Curiously enough, Charlotte Brontë, while uttering the first feminine protest, seems to have slipped back somewhat on this question. Taking for text Anne Elliot’s claim that women love longer without hope or life, she demands, even for Shirley, a male “master.” The explanation of this attitude was partly temperament—since women of vigorous intellect always need a flesh and blood prophet (witness Harriet Martineau and George Eliot): and it arose partly from her individual circumstances. The men of her family were, in different ways, exasperatingly weak; the “strong” men of her native moorlands were naturally domineering: her imagination was stirred, and her mind trained, by the Belgian Professor, Monsieur Heger, who was her master—technically, and who—as we learn from independent testimony—always took a delight in scolding his pupils.
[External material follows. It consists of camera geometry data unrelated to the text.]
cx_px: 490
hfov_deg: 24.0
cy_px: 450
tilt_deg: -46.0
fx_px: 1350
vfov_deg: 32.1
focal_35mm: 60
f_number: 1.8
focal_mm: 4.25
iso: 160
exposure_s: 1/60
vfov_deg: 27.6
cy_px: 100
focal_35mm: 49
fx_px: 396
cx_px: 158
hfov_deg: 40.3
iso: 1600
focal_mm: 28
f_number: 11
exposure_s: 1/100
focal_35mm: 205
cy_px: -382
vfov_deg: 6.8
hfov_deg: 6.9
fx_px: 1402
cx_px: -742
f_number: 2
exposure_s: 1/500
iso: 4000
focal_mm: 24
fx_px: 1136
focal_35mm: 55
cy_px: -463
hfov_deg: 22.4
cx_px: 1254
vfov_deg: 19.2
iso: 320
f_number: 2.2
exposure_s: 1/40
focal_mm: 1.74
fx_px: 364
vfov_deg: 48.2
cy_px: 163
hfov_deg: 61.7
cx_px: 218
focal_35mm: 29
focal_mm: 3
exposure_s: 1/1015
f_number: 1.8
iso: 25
We do not, to-day, admire the feminine footstool; nevertheless Charlotte Brontë’s heroines have strong individual character, and are much given to defying the world. The type will never become popular in fiction, it is too angular intellectually, and too discontented. The quality of physical plainness has been seldom adopted by novelists, male or female. But in Shirley Miss Brontë generously abandons many of her favourite ideals, for both heroines. The types are mixed here; and we must feel that had circumstances encouraged a larger output, we might be compelled to modify many of our conclusions. It remains a fact that the authoress of Jane Eyre and Villette does not stand in the direct line of progress: save that she introduces the awakening of women to serious topics, and proves them intent not merely on self-revelation, but on reform. Her central inspiration, however, is passion: which no woman had hitherto handled; which few have since so powerfully portrayed.

It is not easy, even if possible, to summarise the more complex, and much varied, ideals of womanhood exhibited by George Eliot. Each of her heroines is a study from life; and, by this time, women were not all created in one pattern. Again, we can scarcely say that she has given us a heroine in Adam Bede, whereas Middlemarch might claim to offer three. Maggie Tulliver shows little resemblance to Romola. Yet, undoubtedly, George Eliot had more conscious, and more definite, theories on women than any of her predecessors: she deliberately set out to expound and enforce them.
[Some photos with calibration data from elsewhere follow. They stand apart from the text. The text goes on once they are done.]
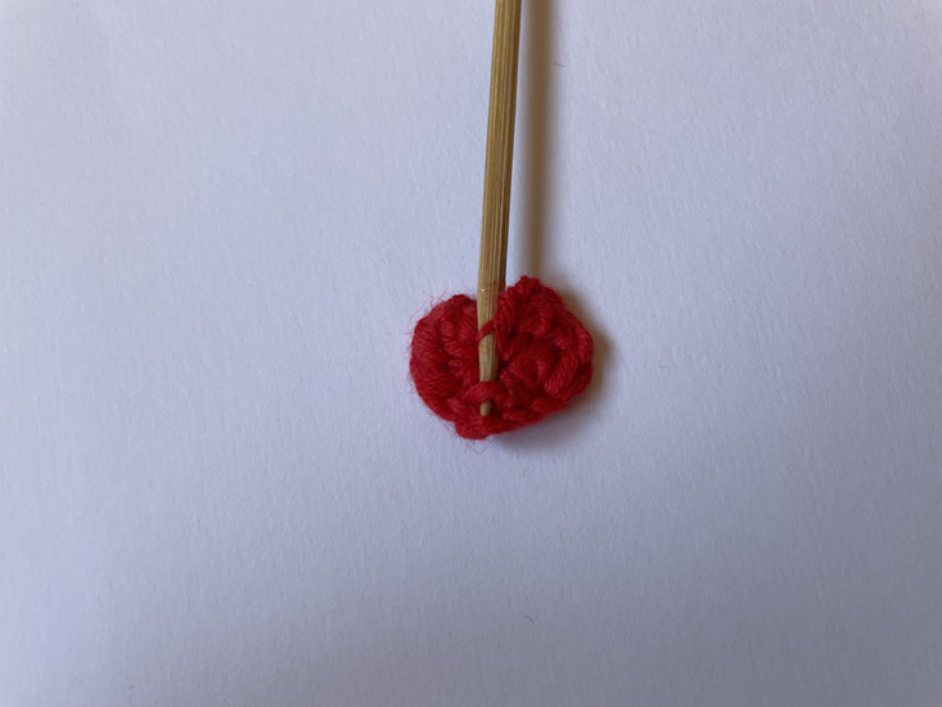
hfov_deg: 67.3
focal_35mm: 26
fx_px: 708
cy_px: 354
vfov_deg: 53.1
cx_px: 471
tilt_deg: -79.2
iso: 40
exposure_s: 1/121
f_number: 1.6
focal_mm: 4.2
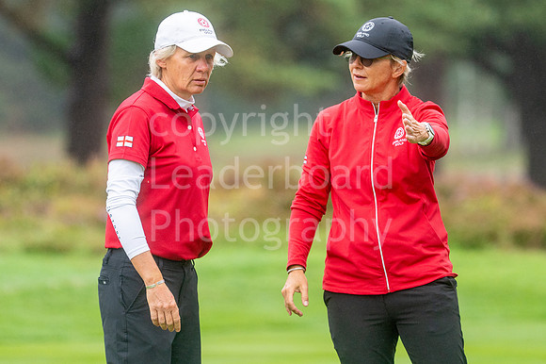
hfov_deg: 3.7
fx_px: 8344
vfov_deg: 2.5
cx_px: 256
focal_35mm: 550
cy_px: 141
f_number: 4
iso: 400
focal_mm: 300
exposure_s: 1/800
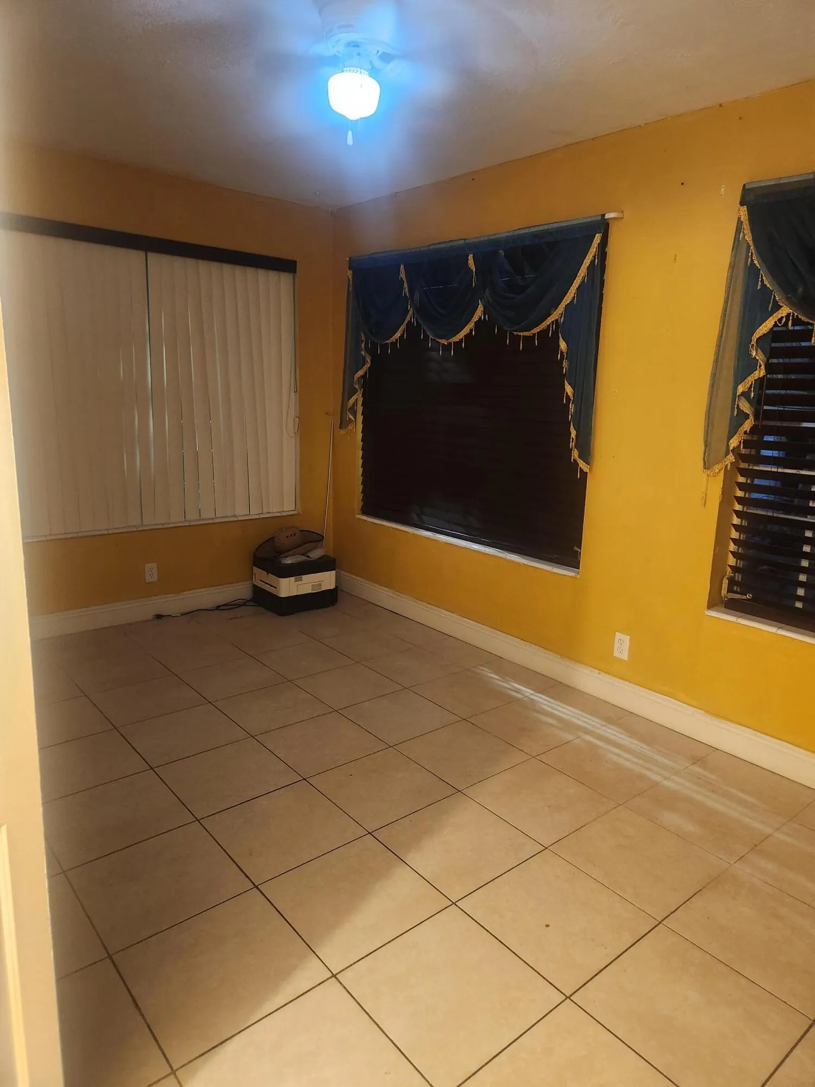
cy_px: 544
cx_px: 408
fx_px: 722
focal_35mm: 23
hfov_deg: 58.9
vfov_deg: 73.9
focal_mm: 5.4
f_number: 1.8
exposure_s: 1/24
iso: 500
We are tempted, however, to conclude that her favourite ideal was self-sacrifice. Her outlook was inclined to be melancholy; and she introduces us to that struggle between temperament and circumstances which is the keynote of modern fiction, forming the problem novel. In Fanny Burney and Jane Austen the heroine was simply more refined, or more sensible, than her family; and the story was founded on this difference. In George Eliot each heroine has her own temperament and her own set of circumstances which create her own problem. Women are now no longer concerned only with manners and delicacy: they have entered into life as a whole. The central fact, which may be seen in the earliest women-writers, is now expressed and deliberately put forward—that their moral standard is higher than men’s, that they have been treated unfairly by the world. Charlotte Brontë had emphasised this protest on one question, George Eliot applies it everywhere.